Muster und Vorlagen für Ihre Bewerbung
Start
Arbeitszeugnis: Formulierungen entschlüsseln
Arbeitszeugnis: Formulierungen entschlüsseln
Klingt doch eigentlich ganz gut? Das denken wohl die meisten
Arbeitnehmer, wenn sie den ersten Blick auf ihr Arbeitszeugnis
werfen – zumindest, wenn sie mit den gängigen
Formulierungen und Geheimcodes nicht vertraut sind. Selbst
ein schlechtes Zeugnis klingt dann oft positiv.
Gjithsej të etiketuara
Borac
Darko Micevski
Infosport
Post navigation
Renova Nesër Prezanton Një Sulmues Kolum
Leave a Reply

• **Request**
Scan the material line by line and report each one that contains "wenn".

• **Problem solution**
Arbeitnehmer, wenn sie den ersten Blick auf ihr Arbeitszeugnis
werfen – zumindest, wenn sie mit den gängigen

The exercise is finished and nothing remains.